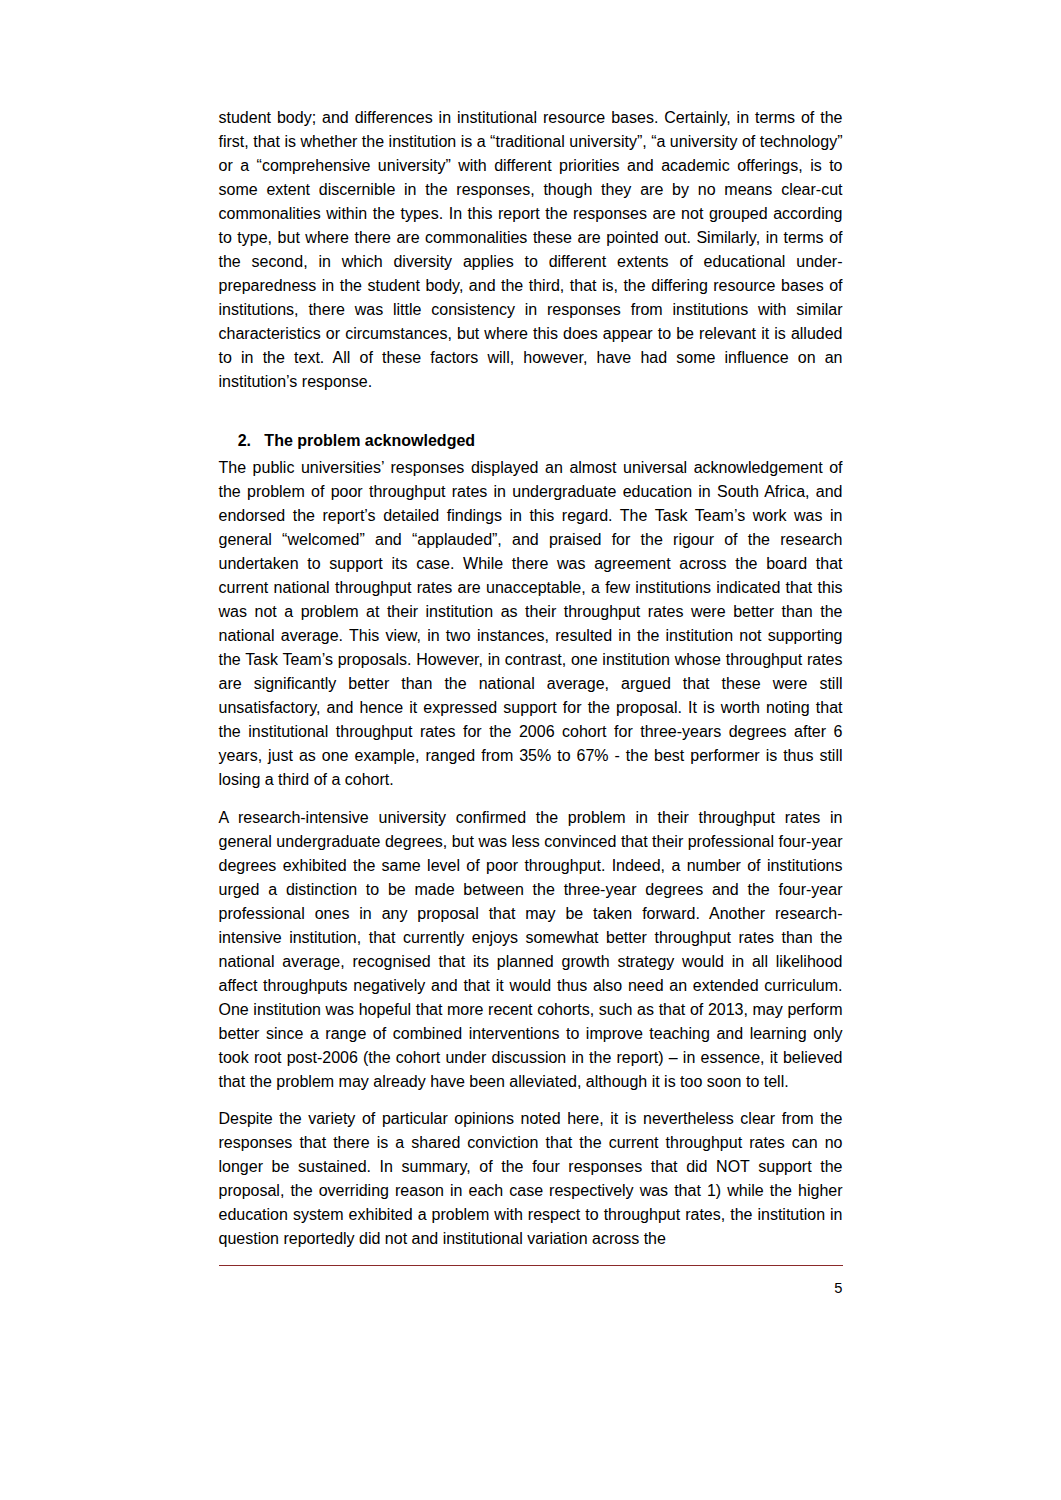student body; and differences in institutional resource bases. Certainly, in terms of the first, that is whether the institution is a “traditional university”, “a university of technology” or a “comprehensive university” with different priorities and academic offerings, is to some extent discernible in the responses, though they are by no means clear-cut commonalities within the types. In this report the responses are not grouped according to type, but where there are commonalities these are pointed out. Similarly, in terms of the second, in which diversity applies to different extents of educational under-preparedness in the student body, and the third, that is, the differing resource bases of institutions, there was little consistency in responses from institutions with similar characteristics or circumstances, but where this does appear to be relevant it is alluded to in the text. All of these factors will, however, have had some influence on an institution’s response.
2. The problem acknowledged
The public universities’ responses displayed an almost universal acknowledgement of the problem of poor throughput rates in undergraduate education in South Africa, and endorsed the report’s detailed findings in this regard. The Task Team’s work was in general “welcomed” and “applauded”, and praised for the rigour of the research undertaken to support its case. While there was agreement across the board that current national throughput rates are unacceptable, a few institutions indicated that this was not a problem at their institution as their throughput rates were better than the national average. This view, in two instances, resulted in the institution not supporting the Task Team’s proposals. However, in contrast, one institution whose throughput rates are significantly better than the national average, argued that these were still unsatisfactory, and hence it expressed support for the proposal. It is worth noting that the institutional throughput rates for the 2006 cohort for three-years degrees after 6 years, just as one example, ranged from 35% to 67% - the best performer is thus still losing a third of a cohort.
A research-intensive university confirmed the problem in their throughput rates in general undergraduate degrees, but was less convinced that their professional four-year degrees exhibited the same level of poor throughput. Indeed, a number of institutions urged a distinction to be made between the three-year degrees and the four-year professional ones in any proposal that may be taken forward. Another research-intensive institution, that currently enjoys somewhat better throughput rates than the national average, recognised that its planned growth strategy would in all likelihood affect throughputs negatively and that it would thus also need an extended curriculum. One institution was hopeful that more recent cohorts, such as that of 2013, may perform better since a range of combined interventions to improve teaching and learning only took root post-2006 (the cohort under discussion in the report) – in essence, it believed that the problem may already have been alleviated, although it is too soon to tell.
Despite the variety of particular opinions noted here, it is nevertheless clear from the responses that there is a shared conviction that the current throughput rates can no longer be sustained. In summary, of the four responses that did NOT support the proposal, the overriding reason in each case respectively was that 1) while the higher education system exhibited a problem with respect to throughput rates, the institution in question reportedly did not and institutional variation across the
5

## EXERCISE REQUIREMENTS
Word for word, reproduce the material above and omit each image.

## YOUR RESPONSE
student body; and differences in institutional resource bases. Certainly, in terms of the first, that is whether the institution is a “traditional university”, “a university of technology” or a “comprehensive university” with different priorities and academic offerings, is to some extent discernible in the responses, though they are by no means clear-cut commonalities within the types. In this report the responses are not grouped according to type, but where there are commonalities these are pointed out. Similarly, in terms of the second, in which diversity applies to different extents of educational under-preparedness in the student body, and the third, that is, the differing resource bases of institutions, there was little consistency in responses from institutions with similar characteristics or circumstances, but where this does appear to be relevant it is alluded to in the text. All of these factors will, however, have had some influence on an institution’s response.
2. The problem acknowledged
The public universities’ responses displayed an almost universal acknowledgement of the problem of poor throughput rates in undergraduate education in South Africa, and endorsed the report’s detailed findings in this regard. The Task Team’s work was in general “welcomed” and “applauded”, and praised for the rigour of the research undertaken to support its case. While there was agreement across the board that current national throughput rates are unacceptable, a few institutions indicated that this was not a problem at their institution as their throughput rates were better than the national average. This view, in two instances, resulted in the institution not supporting the Task Team’s proposals. However, in contrast, one institution whose throughput rates are significantly better than the national average, argued that these were still unsatisfactory, and hence it expressed support for the proposal. It is worth noting that the institutional throughput rates for the 2006 cohort for three-years degrees after 6 years, just as one example, ranged from 35% to 67% - the best performer is thus still losing a third of a cohort.
A research-intensive university confirmed the problem in their throughput rates in general undergraduate degrees, but was less convinced that their professional four-year degrees exhibited the same level of poor throughput. Indeed, a number of institutions urged a distinction to be made between the three-year degrees and the four-year professional ones in any proposal that may be taken forward. Another research-intensive institution, that currently enjoys somewhat better throughput rates than the national average, recognised that its planned growth strategy would in all likelihood affect throughputs negatively and that it would thus also need an extended curriculum. One institution was hopeful that more recent cohorts, such as that of 2013, may perform better since a range of combined interventions to improve teaching and learning only took root post-2006 (the cohort under discussion in the report) – in essence, it believed that the problem may already have been alleviated, although it is too soon to tell.
Despite the variety of particular opinions noted here, it is nevertheless clear from the responses that there is a shared conviction that the current throughput rates can no longer be sustained. In summary, of the four responses that did NOT support the proposal, the overriding reason in each case respectively was that 1) while the higher education system exhibited a problem with respect to throughput rates, the institution in question reportedly did not and institutional variation across the
5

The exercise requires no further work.